---------- RECORDS FOR THIS TASK ----------

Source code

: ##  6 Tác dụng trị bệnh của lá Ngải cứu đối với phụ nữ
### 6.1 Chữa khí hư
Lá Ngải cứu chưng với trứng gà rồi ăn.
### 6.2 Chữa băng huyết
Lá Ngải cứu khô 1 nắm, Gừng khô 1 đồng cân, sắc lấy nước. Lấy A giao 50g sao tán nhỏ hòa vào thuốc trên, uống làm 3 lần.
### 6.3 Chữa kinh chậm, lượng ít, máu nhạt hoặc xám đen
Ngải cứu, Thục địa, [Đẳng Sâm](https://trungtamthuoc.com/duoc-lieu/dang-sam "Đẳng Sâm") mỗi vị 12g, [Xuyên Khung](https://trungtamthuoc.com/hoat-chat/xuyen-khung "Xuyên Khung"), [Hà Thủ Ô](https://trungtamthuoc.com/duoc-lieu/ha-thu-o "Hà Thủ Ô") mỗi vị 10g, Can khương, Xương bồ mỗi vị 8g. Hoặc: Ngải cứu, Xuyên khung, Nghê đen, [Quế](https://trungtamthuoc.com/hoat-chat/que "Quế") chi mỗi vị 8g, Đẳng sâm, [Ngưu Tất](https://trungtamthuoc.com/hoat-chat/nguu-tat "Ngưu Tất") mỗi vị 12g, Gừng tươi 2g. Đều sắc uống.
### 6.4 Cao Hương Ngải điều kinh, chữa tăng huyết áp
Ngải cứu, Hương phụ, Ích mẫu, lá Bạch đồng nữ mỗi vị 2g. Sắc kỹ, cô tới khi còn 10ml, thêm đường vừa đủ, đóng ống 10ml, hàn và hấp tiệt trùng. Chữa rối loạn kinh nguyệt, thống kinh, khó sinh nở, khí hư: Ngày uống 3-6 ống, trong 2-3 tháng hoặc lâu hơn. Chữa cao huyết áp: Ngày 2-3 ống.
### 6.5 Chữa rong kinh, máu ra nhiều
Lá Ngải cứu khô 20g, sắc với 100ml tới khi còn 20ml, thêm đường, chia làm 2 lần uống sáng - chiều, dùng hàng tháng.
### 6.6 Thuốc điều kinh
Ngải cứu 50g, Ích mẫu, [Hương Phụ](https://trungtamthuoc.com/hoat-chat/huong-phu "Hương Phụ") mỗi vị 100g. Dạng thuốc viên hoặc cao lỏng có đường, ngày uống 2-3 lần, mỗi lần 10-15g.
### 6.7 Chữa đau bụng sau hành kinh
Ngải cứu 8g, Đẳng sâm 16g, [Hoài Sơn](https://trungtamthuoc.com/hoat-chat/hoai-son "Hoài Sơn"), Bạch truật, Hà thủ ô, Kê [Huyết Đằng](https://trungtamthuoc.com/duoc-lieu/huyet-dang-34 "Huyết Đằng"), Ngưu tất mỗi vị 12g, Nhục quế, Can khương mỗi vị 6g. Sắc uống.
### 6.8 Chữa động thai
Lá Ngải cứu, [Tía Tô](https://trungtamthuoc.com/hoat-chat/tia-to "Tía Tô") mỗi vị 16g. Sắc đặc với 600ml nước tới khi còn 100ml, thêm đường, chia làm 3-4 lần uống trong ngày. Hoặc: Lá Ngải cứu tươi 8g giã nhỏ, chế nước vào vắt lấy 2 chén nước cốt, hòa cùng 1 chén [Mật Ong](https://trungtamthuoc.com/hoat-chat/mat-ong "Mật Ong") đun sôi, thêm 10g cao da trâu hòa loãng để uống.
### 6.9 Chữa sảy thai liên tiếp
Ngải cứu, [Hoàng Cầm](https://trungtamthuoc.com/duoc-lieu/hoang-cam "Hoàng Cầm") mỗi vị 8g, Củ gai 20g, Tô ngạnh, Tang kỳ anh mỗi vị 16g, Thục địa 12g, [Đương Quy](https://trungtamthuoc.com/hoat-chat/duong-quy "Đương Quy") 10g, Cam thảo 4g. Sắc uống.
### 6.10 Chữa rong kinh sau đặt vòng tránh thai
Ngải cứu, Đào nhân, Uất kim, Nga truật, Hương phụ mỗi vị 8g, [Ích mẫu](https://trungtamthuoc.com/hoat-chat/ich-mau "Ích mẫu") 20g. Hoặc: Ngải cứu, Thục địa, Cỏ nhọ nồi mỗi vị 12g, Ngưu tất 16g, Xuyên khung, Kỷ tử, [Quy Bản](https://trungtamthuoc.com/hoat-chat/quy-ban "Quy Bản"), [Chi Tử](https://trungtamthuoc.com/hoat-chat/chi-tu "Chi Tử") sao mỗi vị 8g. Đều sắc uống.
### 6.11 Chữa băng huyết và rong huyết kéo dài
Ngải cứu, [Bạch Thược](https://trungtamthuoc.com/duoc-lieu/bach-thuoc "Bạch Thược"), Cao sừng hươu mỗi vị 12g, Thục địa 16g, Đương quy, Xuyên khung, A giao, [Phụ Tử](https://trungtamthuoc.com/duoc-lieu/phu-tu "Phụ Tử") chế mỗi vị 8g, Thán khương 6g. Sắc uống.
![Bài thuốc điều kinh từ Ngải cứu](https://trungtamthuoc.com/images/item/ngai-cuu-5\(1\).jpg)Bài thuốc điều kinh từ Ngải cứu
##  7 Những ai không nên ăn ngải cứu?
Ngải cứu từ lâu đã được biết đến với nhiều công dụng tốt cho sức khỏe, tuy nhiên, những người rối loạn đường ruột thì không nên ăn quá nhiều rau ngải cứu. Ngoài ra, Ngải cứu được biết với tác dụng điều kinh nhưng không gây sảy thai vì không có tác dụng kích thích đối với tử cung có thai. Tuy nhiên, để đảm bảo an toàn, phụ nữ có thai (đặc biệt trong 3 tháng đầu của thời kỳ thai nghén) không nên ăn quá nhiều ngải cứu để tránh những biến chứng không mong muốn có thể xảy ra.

----------

▸ **PROBLEM STATEMENT**: Each line above from the one with "### 6.1 Chữa khí hư" up to and including the one with "### 6.6 Thuốc điều kinh" must be set down exactly, and no line outside that span may appear.

▸ **EXERCISE OUTPUT**:
### 6.1 Chữa khí hư
Lá Ngải cứu chưng với trứng gà rồi ăn.
### 6.2 Chữa băng huyết
Lá Ngải cứu khô 1 nắm, Gừng khô 1 đồng cân, sắc lấy nước. Lấy A giao 50g sao tán nhỏ hòa vào thuốc trên, uống làm 3 lần.
### 6.3 Chữa kinh chậm, lượng ít, máu nhạt hoặc xám đen
Ngải cứu, Thục địa, [Đẳng Sâm](https://trungtamthuoc.com/duoc-lieu/dang-sam "Đẳng Sâm") mỗi vị 12g, [Xuyên Khung](https://trungtamthuoc.com/hoat-chat/xuyen-khung "Xuyên Khung"), [Hà Thủ Ô](https://trungtamthuoc.com/duoc-lieu/ha-thu-o "Hà Thủ Ô") mỗi vị 10g, Can khương, Xương bồ mỗi vị 8g. Hoặc: Ngải cứu, Xuyên khung, Nghê đen, [Quế](https://trungtamthuoc.com/hoat-chat/que "Quế") chi mỗi vị 8g, Đẳng sâm, [Ngưu Tất](https://trungtamthuoc.com/hoat-chat/nguu-tat "Ngưu Tất") mỗi vị 12g, Gừng tươi 2g. Đều sắc uống.
### 6.4 Cao Hương Ngải điều kinh, chữa tăng huyết áp
Ngải cứu, Hương phụ, Ích mẫu, lá Bạch đồng nữ mỗi vị 2g. Sắc kỹ, cô tới khi còn 10ml, thêm đường vừa đủ, đóng ống 10ml, hàn và hấp tiệt trùng. Chữa rối loạn kinh nguyệt, thống kinh, khó sinh nở, khí hư: Ngày uống 3-6 ống, trong 2-3 tháng hoặc lâu hơn. Chữa cao huyết áp: Ngày 2-3 ống.
### 6.5 Chữa rong kinh, máu ra nhiều
Lá Ngải cứu khô 20g, sắc với 100ml tới khi còn 20ml, thêm đường, chia làm 2 lần uống sáng - chiều, dùng hàng tháng.
### 6.6 Thuốc điều kinh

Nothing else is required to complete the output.